- CONSIGNE 1:
Recopiez à l'identique le passage de l'article sur Yves Domergue qui va de « Depuis, à Melincué, petite » jusqu'à « un procureur fédéral. ».

- EXTRAIT DE L'ARTICLE:
──────

Le corps d'un Français disparu en Argentine enfin identifié
Mots clés : Disparus, Dictature, ARGENTINE, Yves Domergue
Par Pauline Damour
Yves Domergue avait 22 ans lorsqu'il a été enlevé et exécuté par des membres d'un commando de l'armée de terre. Crédits photo : AFP
Une enquête qui a mobilisé un village de la région de Rosario a permis de retrouver le corps d'Yves Domergue enlevé par la junte, il y a 34 ans.
À Buenos Aires
Les dernières nouvelles qu'Éric Domergue a eues de son frère aîné Yves, c'est une lettre, écrite le 20 septembre 1976, au début de la dictature argentine, postée de la ville de Rosario. Il lui disait qu'il allait bientôt rentrer à Buenos Aires. Mais il n'est jamais revenu.
La famille Domergue a dû attendre trente-quatre longues années avant de l'apprendre. Jusqu'au 5 mai dernier, lorsque l'équipe d'anthropologie légiste argentine a annoncé à Éric que son frère avait été retrouvé. Sa dépouille reposait aux côtés de celle de sa compagne mexicaine, Cristina, dans le petit cimetière du village de Melincué, à 340 kilomètres au nord de Buenos Aires, sous la dénomination «NN» (sans nom). Ils avaient été enlevés, sans doute, le 21 ou le 22 septembre, dans la ville de Rosario, par des membres du bataillon de communications 121, appartenant à l'armée de terre. Un groupe dont le procès s'est ouvert en juillet pour crimes contre l'humanité. Quelques jours plus tard, leurs corps étaient découverts criblés de balles, jetés au bord d'un champ à plus de cent kilomètres de Rosario et enterrés en catimini.
Depuis, à Melincué, petite ville rurale de 2400 âmes de la province de Santa Fe, des habitants déposaient régulièrement des fleurs sur les tombes des deux «NN». Et un officier de justice avait conservé le dossier de police. Les photos montraient quelques traces de torture, des impacts de balles à bout portant. Une instruction fut lancée pour homicide, puis elle tomba dans l'oubli. Jusqu'en 2000 lorsqu'un avocat local relance l'enquête en faisant appel à un procureur fédéral.

──────

- CONSIGNE 2:
Dans les relevés, reprenez tout ce qui va de la ligne contenant « бычок книповича » jusqu'à la ligne contenant « traditionnelles revisitées et », en remplaçant « desserts » par « gâteaux » sans rien changer d'autre. Laissez les images de côté dans votre réponse.

Contenu transcrit des pages:

──────

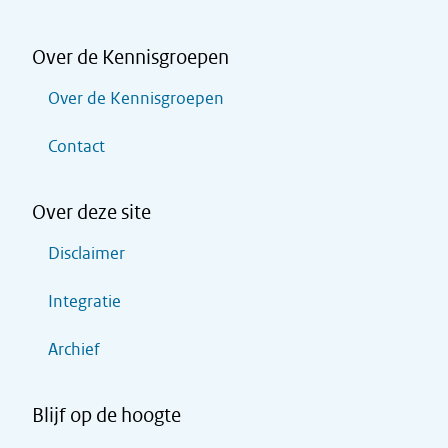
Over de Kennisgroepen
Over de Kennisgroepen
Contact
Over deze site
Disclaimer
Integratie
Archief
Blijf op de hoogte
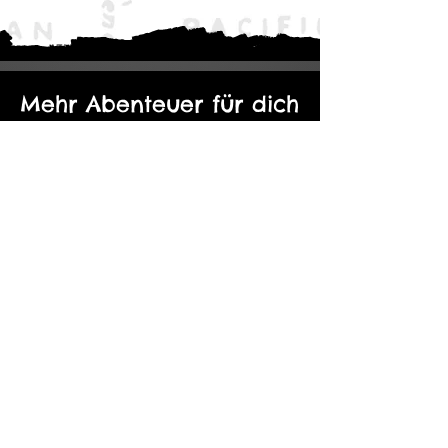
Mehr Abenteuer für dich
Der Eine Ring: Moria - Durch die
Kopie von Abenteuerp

──────

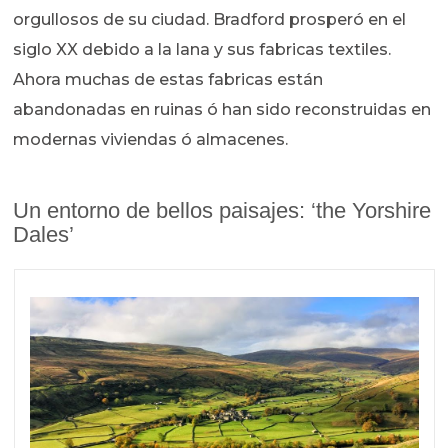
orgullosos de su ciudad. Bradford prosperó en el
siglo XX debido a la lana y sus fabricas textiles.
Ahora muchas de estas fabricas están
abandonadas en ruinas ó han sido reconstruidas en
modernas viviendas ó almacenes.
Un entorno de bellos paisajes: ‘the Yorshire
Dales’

──────

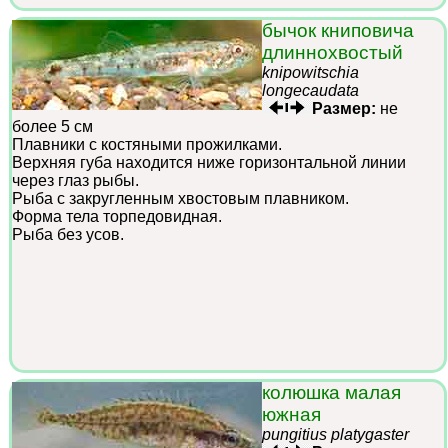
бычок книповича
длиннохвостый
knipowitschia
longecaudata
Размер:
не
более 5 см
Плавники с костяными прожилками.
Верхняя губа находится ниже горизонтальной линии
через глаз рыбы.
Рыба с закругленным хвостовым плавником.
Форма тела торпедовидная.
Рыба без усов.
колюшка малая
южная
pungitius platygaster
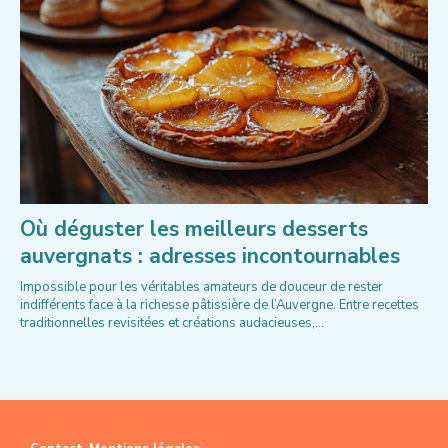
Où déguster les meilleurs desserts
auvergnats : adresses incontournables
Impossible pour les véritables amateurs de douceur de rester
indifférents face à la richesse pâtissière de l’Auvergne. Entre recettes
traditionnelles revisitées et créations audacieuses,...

──────

- RÉPONSE 1:
Depuis, à Melincué, petite ville rurale de 2400 âmes de la province de Santa Fe, des habitants déposaient régulièrement des fleurs sur les tombes des deux «NN». Et un officier de justice avait conservé le dossier de police. Les photos montraient quelques traces de torture, des impacts de balles à bout portant. Une instruction fut lancée pour homicide, puis elle tomba dans l'oubli. Jusqu'en 2000 lorsqu'un avocat local relance l'enquête en faisant appel à un procureur fédéral.

- RÉPONSE 2:
бычок книповича
длиннохвостый
knipowitschia
longecaudata
Размер:
не
более 5 см
Плавники с костяными прожилками.
Верхняя губа находится ниже горизонтальной линии
через глаз рыбы.
Рыба с закругленным хвостовым плавником.
Форма тела торпедовидная.
Рыба без усов.
колюшка малая
южная
pungitius platygaster
Où déguster les meilleurs gâteaux
auvergnats : adresses incontournables
Impossible pour les véritables amateurs de douceur de rester
indifférents face à la richesse pâtissière de l’Auvergne. Entre recettes
traditionnelles revisitées et créations audacieuses,...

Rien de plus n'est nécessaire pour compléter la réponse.